写真は中学2年生のころからコンパクトデジカメでの撮影を始め、デジタル一眼レフのカメラを高校で写真部に入部してから始めた。幼稚園の頃から祖父の撮影についていくほど、幼い頃から写真に興味を持っていたという。
 写真部の活動は、週に3回、多い時は平日毎日行っている。昨年度までは月曜に撮影テーマを決めて、金曜日に作品を部員で見せ合っていた。「それでは(技術が)向上しないかな」と思った佐藤君は、部長になった今年度から活動内容を改革。月曜日から水曜日は佐藤君が講師となりカメラの使い方や撮影方法などについて座学を行い、木曜日と金曜日は学んだことを実践するため学校近辺に撮影に向かう。合宿も行い、新潟県にある笹川流れで1泊2日の撮影会をした。

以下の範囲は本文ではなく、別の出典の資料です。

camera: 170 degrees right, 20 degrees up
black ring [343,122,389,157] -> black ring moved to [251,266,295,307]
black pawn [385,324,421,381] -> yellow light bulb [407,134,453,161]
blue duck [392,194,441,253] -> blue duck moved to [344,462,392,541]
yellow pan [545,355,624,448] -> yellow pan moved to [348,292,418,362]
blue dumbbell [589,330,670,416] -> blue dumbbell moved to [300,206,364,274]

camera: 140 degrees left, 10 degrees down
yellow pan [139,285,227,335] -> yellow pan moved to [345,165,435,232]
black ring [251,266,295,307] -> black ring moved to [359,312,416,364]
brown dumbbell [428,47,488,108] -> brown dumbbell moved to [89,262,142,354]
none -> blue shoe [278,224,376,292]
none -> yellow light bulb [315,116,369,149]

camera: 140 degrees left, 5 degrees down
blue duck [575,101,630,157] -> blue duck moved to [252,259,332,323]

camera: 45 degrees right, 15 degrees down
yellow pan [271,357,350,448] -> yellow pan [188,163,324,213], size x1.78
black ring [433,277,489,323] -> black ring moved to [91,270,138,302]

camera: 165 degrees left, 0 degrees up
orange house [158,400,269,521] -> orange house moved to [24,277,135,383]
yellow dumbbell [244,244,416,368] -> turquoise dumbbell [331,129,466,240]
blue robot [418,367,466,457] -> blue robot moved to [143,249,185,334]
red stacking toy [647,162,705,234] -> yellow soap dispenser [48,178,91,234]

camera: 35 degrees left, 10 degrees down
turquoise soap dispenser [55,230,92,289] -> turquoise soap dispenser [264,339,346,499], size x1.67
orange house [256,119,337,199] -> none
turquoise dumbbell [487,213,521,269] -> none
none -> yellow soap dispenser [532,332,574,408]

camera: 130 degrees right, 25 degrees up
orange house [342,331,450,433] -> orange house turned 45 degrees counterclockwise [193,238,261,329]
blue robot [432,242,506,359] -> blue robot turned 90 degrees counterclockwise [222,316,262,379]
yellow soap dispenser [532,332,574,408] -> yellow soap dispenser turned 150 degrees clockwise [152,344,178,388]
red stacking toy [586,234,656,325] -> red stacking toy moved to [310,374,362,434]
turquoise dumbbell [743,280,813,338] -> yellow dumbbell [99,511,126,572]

感性磨き、現場で実践することが大事「何度失敗してもいい」

上達のコツを聞くと、撮影の基礎を学ぶことも大切だとした上で「まずは撮影に向かい、実践すること」だという。「身近なところだけでなく、いろいろな風景を見てほしいです。そして、どんどん失敗してほしい。なかなか良い写真は撮れません。失敗から学び、自分の作品は自信を持って! そしてうまいな、と思っている人にアドバイスをもらう。何度失敗してもいいんです」

また、出会った風景を「良い」と感じられる感性を磨くことも大事だという。「(受賞作は)自分の技術よりもその場の風景がすばらしかった。素晴らしい被写体にであうことも大切。感性を磨いてほしい。いろんな風景を見に行って、いいなと思う作品をたくさん見る。構図を参考にしてみてもいいと思う。マネして撮ってみて、学んでみてもいい。それから『(自分らしい写真を撮るには)どうするか』考えていくのがいいと思います」
 写真家を目指すため、卒業後は専門学校で学びたいと考えている。